The search form

The search form consists of an upper line where you specify the search range, and in its lower part a number of nested search expressions represented as boxes, each enclosing some search criteria.

A search expression can be of AND or OR type, i.e. an object satisfying the search expression must either satisfy all its criteria (AND) or at least one (OR). A search criterion can either be a simple criterion, requiring e.g. that the name of the searched objects contains the string "bscw", or be a search expression itself, which is where the nesting of search expressions comes from. A simple search criterion can also be negated, requiring, for example, that the name of the searched objects does not contain the string "bscw". Search expressions can also be negated - with the exception of the top-level search expression.

Simple search criteria can refer to all metadata of objects and, in the case of documents, to their content. In detail, search criteria can refer to

      general object attributes like name, description, tags or BSCW object type,

      Content and specific attributes of documents like file type or Dublin Core attributes,

      Events that have occurred with an object,

      special metadata attributes of individual object types such as organization and email address for contacts or tasks for flow folders. User-defined metadata attributes can also be referenced here.

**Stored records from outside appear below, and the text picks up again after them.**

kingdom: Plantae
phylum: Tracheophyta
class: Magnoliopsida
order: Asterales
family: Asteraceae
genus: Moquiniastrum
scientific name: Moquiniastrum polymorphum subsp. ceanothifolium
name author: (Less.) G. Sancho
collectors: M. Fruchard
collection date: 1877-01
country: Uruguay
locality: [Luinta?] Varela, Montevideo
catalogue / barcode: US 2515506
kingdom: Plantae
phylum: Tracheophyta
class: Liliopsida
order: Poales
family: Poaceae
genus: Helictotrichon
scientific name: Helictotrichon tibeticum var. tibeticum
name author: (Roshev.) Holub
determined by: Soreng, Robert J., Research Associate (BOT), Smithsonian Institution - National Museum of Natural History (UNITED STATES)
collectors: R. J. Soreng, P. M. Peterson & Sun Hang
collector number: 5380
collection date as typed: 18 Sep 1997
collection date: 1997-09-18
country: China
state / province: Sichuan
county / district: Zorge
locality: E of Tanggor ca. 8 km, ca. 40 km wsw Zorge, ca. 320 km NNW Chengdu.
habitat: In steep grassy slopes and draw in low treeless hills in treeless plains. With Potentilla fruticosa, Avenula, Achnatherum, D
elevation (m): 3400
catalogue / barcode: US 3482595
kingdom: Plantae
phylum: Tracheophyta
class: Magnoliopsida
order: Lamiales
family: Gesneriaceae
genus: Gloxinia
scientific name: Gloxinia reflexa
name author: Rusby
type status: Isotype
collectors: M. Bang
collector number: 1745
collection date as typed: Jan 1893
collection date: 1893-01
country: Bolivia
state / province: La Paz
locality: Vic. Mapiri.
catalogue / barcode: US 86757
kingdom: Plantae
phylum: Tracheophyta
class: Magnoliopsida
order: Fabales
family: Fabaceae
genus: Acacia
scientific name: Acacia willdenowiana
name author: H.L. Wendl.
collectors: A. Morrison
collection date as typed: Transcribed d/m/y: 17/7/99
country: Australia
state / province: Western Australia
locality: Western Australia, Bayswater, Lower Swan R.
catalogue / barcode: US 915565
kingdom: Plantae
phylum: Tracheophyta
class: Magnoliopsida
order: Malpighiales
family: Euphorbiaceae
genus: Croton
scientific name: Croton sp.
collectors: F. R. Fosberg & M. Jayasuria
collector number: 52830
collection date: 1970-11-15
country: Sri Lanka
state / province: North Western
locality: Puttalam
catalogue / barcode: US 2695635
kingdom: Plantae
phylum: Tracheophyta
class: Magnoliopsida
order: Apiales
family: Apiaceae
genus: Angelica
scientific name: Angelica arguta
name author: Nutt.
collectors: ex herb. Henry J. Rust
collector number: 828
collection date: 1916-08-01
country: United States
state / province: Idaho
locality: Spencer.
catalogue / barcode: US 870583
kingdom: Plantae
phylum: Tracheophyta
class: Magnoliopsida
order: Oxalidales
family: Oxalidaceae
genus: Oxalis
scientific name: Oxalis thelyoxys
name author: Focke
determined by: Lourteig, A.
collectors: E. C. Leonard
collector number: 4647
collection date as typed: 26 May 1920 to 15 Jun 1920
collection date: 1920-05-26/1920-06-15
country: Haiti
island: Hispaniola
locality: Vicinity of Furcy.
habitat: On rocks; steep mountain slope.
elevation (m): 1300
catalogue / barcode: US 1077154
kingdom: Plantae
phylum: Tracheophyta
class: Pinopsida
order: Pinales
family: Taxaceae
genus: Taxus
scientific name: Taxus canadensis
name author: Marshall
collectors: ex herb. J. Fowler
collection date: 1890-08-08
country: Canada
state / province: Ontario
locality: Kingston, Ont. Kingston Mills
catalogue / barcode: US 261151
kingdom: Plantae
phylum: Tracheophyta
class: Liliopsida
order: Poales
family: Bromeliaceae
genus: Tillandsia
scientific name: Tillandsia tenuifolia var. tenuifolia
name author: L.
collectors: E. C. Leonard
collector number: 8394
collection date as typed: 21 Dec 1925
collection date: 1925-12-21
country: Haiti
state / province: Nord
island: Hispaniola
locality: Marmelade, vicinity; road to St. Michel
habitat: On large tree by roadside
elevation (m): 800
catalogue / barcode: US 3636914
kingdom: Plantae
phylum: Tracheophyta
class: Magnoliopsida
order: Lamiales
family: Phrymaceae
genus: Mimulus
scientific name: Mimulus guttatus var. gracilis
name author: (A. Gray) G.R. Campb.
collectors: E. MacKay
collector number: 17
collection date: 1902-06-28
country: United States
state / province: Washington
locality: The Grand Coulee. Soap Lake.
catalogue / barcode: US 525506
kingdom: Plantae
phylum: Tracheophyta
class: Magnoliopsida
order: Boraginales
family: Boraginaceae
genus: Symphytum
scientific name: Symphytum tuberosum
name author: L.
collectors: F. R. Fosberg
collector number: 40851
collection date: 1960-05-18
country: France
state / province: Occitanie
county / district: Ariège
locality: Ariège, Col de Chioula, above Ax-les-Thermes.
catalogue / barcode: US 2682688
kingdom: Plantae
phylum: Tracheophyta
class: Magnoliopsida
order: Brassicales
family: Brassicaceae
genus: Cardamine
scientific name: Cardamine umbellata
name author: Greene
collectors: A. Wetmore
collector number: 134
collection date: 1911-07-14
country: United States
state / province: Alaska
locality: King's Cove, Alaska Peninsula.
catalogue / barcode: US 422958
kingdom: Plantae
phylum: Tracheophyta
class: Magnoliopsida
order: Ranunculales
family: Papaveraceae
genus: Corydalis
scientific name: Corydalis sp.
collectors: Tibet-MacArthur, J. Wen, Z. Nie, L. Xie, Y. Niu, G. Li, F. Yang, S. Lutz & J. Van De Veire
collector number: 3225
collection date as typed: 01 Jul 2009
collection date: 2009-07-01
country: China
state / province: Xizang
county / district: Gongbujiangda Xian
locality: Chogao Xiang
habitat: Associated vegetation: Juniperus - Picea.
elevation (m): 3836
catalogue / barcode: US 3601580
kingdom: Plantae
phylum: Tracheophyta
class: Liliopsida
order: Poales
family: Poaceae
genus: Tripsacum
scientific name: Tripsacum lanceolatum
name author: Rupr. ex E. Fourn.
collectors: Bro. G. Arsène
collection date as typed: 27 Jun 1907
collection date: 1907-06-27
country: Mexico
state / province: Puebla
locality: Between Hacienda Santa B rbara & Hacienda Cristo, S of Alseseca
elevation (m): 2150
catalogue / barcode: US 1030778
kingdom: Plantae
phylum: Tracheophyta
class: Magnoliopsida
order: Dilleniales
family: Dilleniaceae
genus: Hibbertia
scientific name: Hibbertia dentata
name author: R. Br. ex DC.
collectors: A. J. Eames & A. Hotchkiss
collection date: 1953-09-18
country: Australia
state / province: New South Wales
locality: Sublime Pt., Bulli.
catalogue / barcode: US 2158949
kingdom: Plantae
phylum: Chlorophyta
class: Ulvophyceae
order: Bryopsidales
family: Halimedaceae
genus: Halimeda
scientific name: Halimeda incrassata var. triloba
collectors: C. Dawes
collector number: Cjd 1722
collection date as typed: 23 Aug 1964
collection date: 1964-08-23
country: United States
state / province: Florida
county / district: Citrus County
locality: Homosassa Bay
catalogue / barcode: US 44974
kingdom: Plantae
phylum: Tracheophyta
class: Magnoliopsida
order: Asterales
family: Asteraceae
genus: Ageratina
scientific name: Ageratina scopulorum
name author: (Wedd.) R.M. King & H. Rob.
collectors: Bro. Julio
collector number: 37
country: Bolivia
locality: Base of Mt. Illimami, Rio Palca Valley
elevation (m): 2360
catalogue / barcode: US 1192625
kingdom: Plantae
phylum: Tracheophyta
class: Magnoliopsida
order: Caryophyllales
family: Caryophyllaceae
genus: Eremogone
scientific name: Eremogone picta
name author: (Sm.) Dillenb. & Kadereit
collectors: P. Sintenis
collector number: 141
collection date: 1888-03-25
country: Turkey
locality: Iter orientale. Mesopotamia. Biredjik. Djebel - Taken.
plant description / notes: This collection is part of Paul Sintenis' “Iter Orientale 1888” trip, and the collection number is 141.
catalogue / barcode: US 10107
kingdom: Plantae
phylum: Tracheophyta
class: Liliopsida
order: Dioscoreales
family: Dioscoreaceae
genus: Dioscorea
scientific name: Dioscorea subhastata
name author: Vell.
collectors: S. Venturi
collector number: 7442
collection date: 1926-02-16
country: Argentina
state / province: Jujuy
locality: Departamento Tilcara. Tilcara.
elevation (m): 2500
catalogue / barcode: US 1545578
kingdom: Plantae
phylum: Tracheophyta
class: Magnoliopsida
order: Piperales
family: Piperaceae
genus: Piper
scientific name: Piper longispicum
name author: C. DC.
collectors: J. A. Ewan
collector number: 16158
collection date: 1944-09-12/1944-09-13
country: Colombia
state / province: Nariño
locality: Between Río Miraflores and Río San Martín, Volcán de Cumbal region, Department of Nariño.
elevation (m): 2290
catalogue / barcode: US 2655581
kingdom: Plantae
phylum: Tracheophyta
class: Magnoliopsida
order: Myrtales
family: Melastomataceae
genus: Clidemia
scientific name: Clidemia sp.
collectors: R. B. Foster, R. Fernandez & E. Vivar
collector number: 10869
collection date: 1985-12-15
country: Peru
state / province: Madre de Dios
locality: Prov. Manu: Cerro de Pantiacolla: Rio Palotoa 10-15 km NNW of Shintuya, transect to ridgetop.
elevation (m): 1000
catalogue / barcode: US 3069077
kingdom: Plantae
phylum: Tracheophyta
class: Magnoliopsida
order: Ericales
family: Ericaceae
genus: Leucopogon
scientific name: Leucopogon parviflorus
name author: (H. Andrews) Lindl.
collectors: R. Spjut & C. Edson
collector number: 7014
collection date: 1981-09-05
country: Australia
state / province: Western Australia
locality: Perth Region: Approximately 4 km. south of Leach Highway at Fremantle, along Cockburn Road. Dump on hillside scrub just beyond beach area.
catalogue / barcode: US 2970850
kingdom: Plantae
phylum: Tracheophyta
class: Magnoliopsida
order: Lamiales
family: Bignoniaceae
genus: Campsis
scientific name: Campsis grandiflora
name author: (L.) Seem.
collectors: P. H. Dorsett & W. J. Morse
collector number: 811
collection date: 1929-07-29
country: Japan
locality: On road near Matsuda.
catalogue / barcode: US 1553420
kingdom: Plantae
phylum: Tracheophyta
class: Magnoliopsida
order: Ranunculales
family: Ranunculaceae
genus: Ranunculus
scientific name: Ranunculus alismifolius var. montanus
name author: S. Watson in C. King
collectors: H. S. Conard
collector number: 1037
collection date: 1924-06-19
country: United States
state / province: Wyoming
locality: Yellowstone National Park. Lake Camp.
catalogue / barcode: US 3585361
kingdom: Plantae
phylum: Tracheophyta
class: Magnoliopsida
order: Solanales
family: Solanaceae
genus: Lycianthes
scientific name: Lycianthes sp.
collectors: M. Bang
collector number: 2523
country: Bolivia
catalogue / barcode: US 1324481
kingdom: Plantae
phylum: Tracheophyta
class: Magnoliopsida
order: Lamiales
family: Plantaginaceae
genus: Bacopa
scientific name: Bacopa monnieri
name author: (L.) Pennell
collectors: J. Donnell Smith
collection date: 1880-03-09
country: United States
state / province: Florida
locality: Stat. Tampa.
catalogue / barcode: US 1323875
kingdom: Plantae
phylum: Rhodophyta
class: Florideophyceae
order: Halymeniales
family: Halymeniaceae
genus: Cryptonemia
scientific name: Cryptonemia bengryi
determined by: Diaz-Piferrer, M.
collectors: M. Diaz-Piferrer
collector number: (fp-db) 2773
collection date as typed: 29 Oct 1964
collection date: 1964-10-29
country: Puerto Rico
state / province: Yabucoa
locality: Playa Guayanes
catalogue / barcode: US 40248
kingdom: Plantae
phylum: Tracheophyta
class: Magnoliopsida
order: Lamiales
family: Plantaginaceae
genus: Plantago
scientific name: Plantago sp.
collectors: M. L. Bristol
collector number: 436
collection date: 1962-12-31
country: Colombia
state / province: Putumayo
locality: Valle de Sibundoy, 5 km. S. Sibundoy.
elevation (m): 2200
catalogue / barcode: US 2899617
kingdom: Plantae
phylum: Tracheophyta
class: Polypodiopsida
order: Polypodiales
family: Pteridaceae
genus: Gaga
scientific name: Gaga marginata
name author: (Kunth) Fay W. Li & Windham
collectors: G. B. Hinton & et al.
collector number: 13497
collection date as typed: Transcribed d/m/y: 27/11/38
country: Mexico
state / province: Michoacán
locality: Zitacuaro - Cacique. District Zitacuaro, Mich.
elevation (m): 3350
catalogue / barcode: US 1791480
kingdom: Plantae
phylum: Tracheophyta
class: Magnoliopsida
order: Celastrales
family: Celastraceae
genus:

For text fields (name, description, tags, content, etc.) you can also enter multiple search terms and also parts of searched terms. When doing so, keep the following note in mind.

Note: When searching with textual search terms, the following rules apply, using document search by content as an example; the same rules apply to similar cases such as object search by name.     
When entering a single search term, all documents are found whose content contains this search term as part of a word. If several search terms separated by spaces are entered, all documents will be found whose content contains all search terms as parts of words. The order does not matter. If documents are to be found with a specific phrase that also contains spaces, this phrase must be enclosed in quotation marks.     
Non-alphanumeric characters are treated as what they are by default. However, if an indexing service is installed
on your BSCW server, these characters are searched for exactly in phrases, but in simple search terms they are interpreted as separators like the space character (except for . and :).         
There are no wildcard characters for the search.  
Upper and lower case are not distinguished, not even in search phrases.

You can also remove and move the expressions and criteria of your query again. To do this, proceed as follows.

      You remove a criterion or an expression by clicking the icon on the rightentfernen edge of a criterion or the header of an expression. For the top-level search expression, this operation means that all contained criteria and expressions are removed. Note that this operation cannot be undone.